Pewien 23-letni obywatel Lublina zwrócił na siebie niechcianą uwagę w momencie, gdy dokonywał zakupu alkoholu na stacji benzynowej. Został dostrzeżony przez świadków, którzy zaobserwowali jego nietrzeźwe zachowanie i powiadomili o tym policję. Funkcjonariusze z Komendy Miejskiej Policji w Lublinie natychmiast skierowali się w miejsce zgłoszenia.
Kiedy patrol zjawił się na miejscu, młodzieniec próbował uniknąć odpowiedzialności, przesiadając się błyskawicznie z fotela kierowcy na tylne siedzenie pojazdu.

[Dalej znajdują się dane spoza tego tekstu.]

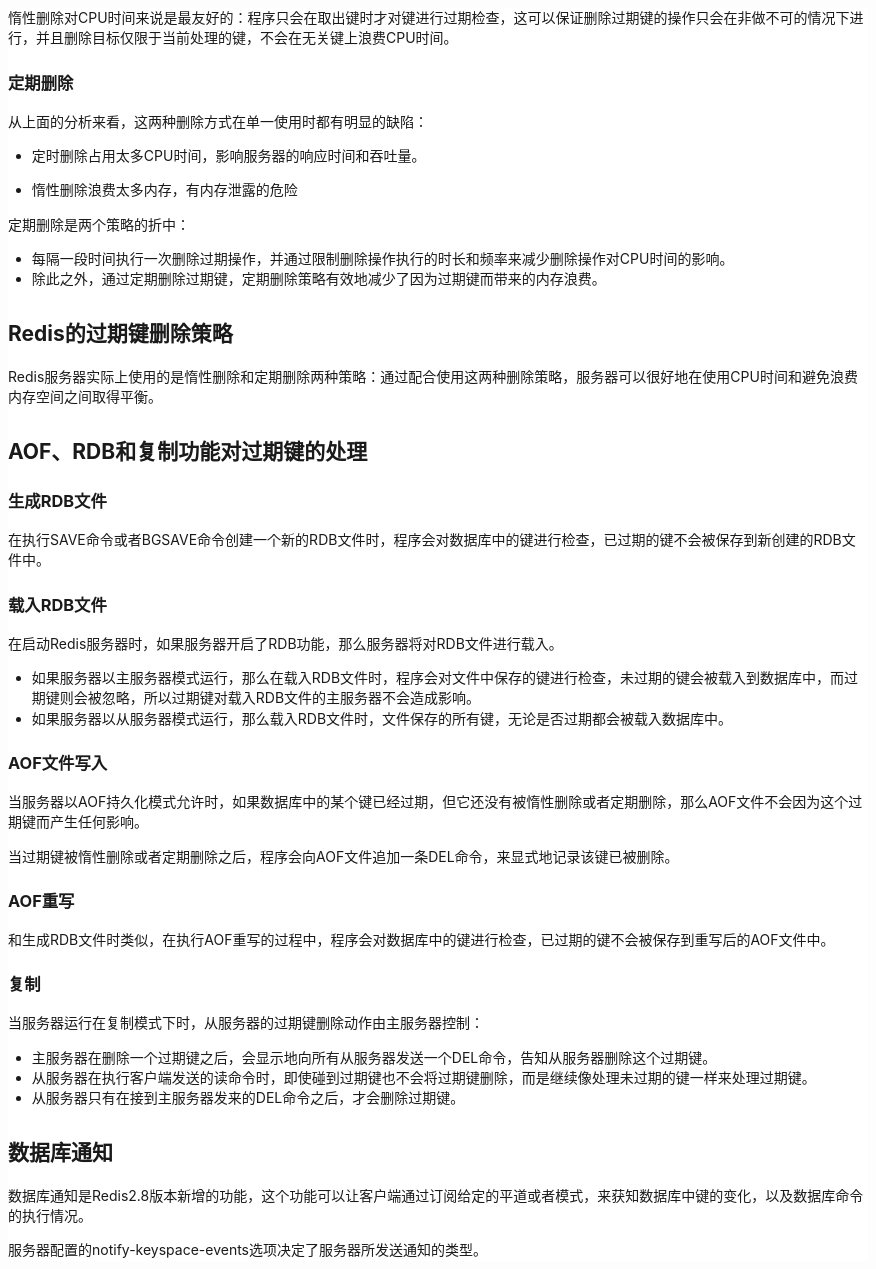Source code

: 惰性删除对CPU时间来说是最友好的：程序只会在取出键时才对键进行过期检查，这可以保证删除过期键的操作只会在非做不可的情况下进行，并且删除目标仅限于当前处理的键，不会在无关键上浪费CPU时间。

### 定期删除

从上面的分析来看，这两种删除方式在单一使用时都有明显的缺陷：

- 定时删除占用太多CPU时间，影响服务器的响应时间和吞吐量。

- 惰性删除浪费太多内存，有内存泄露的危险

定期删除是两个策略的折中：

- 每隔一段时间执行一次删除过期操作，并通过限制删除操作执行的时长和频率来减少删除操作对CPU时间的影响。
- 除此之外，通过定期删除过期键，定期删除策略有效地减少了因为过期键而带来的内存浪费。

## Redis的过期键删除策略

Redis服务器实际上使用的是惰性删除和定期删除两种策略：通过配合使用这两种删除策略，服务器可以很好地在使用CPU时间和避免浪费内存空间之间取得平衡。

## AOF、RDB和复制功能对过期键的处理

### 生成RDB文件

在执行SAVE命令或者BGSAVE命令创建一个新的RDB文件时，程序会对数据库中的键进行检查，已过期的键不会被保存到新创建的RDB文件中。

### 载入RDB文件

在启动Redis服务器时，如果服务器开启了RDB功能，那么服务器将对RDB文件进行载入。

- 如果服务器以主服务器模式运行，那么在载入RDB文件时，程序会对文件中保存的键进行检查，未过期的键会被载入到数据库中，而过期键则会被忽略，所以过期键对载入RDB文件的主服务器不会造成影响。
- 如果服务器以从服务器模式运行，那么载入RDB文件时，文件保存的所有键，无论是否过期都会被载入数据库中。

### AOF文件写入

当服务器以AOF持久化模式允许时，如果数据库中的某个键已经过期，但它还没有被惰性删除或者定期删除，那么AOF文件不会因为这个过期键而产生任何影响。

当过期键被惰性删除或者定期删除之后，程序会向AOF文件追加一条DEL命令，来显式地记录该键已被删除。

### AOF重写

和生成RDB文件时类似，在执行AOF重写的过程中，程序会对数据库中的键进行检查，已过期的键不会被保存到重写后的AOF文件中。

### 复制

当服务器运行在复制模式下时，从服务器的过期键删除动作由主服务器控制：

- 主服务器在删除一个过期键之后，会显示地向所有从服务器发送一个DEL命令，告知从服务器删除这个过期键。
- 从服务器在执行客户端发送的读命令时，即使碰到过期键也不会将过期键删除，而是继续像处理未过期的键一样来处理过期键。
- 从服务器只有在接到主服务器发来的DEL命令之后，才会删除过期键。

## 数据库通知

数据库通知是Redis2.8版本新增的功能，这个功能可以让客户端通过订阅给定的平道或者模式，来获知数据库中键的变化，以及数据库命令的执行情况。

服务器配置的notify-keyspace-events选项决定了服务器所发送通知的类型。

Jednak, jak wyjaśnia nadkomisarz Kamil Gołębiowski z lubelskiej komendy, manewr ten nie dał żadnego efektu, bowiem funkcjonariusze bez trudu rozpoznali, kto był faktycznym sterującym autem.
Badanie alkomatem wykazało, iż młody człowiek miał w swoim organizmie 1,5 promila alkoholu. A to nie koniec problemów. W trakcie przeszukania samochodu znaleziono również niewielką ilość marihuany. Dodatkowo, policjanci odkryli, iż 23-latek jest objęty sądowym zakazem prowadzenia pojazdów.
W związku z powyższym, mężczyzna został zatrzymany i odpowie za trzy przestępstwa: prowadzenie pojazdu w stanie nietrzeźwości, łamanie zakazu sądowego oraz posiadanie substancji narkotycznych. Za te przewinienia grozi mu kara choćby do 5 lat pozbawienia wolności.